< Psalmen 47 >

1 Een psalm, voor den opperzangmeester, onder de kinderen van Korach. Al gij volken, klapt in de hand; juicht Gode met een stem van vreugdegezang.
Unto the end. A Psalm for the sons of Korah. All nations, clap your hands. Shout joyfully to God with a voice of exultation.
2 Want de HEERE, de Allerhoogste, is vreselijk, een groot Koning over de ganse aarde.
For the Lord is exalted and terrible: a great King over all the earth.
3 Hij brengt de volken onder ons, en de natien onder onze voeten.
He has subjected the peoples to us and subdued the nations under our feet.
4 Hij verkiest voor ons onze erfenis, de heerlijkheid van Jakob, dien Hij heeft liefgehad. (Sela)
He has chosen us for his inheritance: the splendor of Jacob, whom he has loved.
5 God vaart op met gejuich, de HEERE met geklank der bazuin.
God ascends with jubilation, and the Lord with the voice of the trumpet.
6 Psalmzingt Gode, psalmzingt!
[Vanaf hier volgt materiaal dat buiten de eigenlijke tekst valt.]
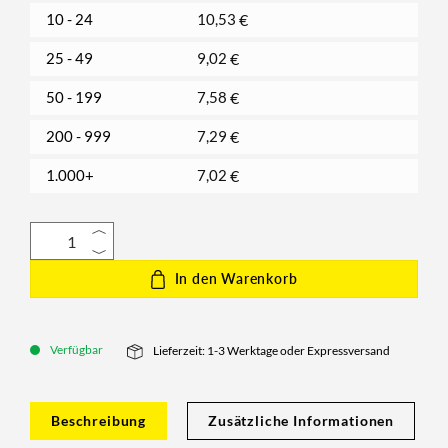
10 - 24
10,53
€
25 - 49
9,02
€
50 - 199
7,58
€
200 - 999
7,29
€
1.000+
7,02
€
In den Warenkorb
Verfügbar
Lieferzeit: 1-3 Werktage oder Expressversand
Beschreibung
Zusätzliche Informationen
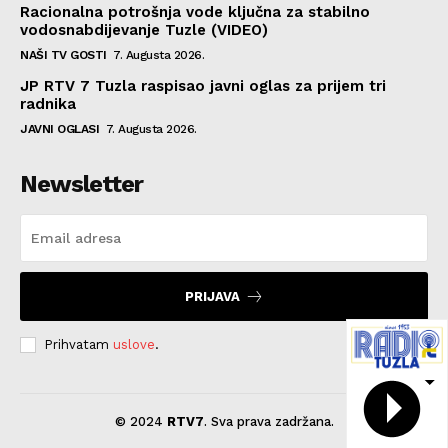
Racionalna potrošnja vode ključna za stabilno
vodosnabdijevanje Tuzle (VIDEO)
NAŠI TV GOSTI
7. Augusta 2026.
JP RTV 7 Tuzla raspisao javni oglas za prijem tri
radnika
JAVNI OGLASI
7. Augusta 2026.
Newsletter
PRIJAVA
Prihvatam
uslove
.
© 2024
RTV7
. Sva prava zadržana.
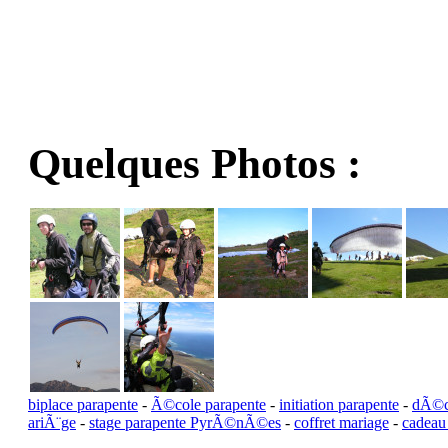
Quelques Photos :
biplace parapente
-
Ã©cole parapente
-
initiation parapente
-
dÃ©co
ariÃ¨ge
-
stage parapente PyrÃ©nÃ©es
-
coffret mariage
-
cadeau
Psalmzingt onzen Koning, psalmzingt!
Sing psalms to our God, sing psalms. Sing psalms to our King, sing psalms.
7 Want God is een Koning der ganse aarde; psalmzingt met een onderwijzing!
For God is the King of all the earth. Sing psalms wisely.
8 God regeert over de heidenen; God zit op den troon Zijner heiligheid.
God will reign over the peoples. God sits upon his holy throne.
9 De edelen der volken zijn verzameld tot het volk van den God van Abraham; want de schilden der aarde zijn Godes. Hij is zeer verheven!
The leaders of the peoples have been gathered together by the God of Abraham. For the strong gods of the earth have been exceedingly exalted.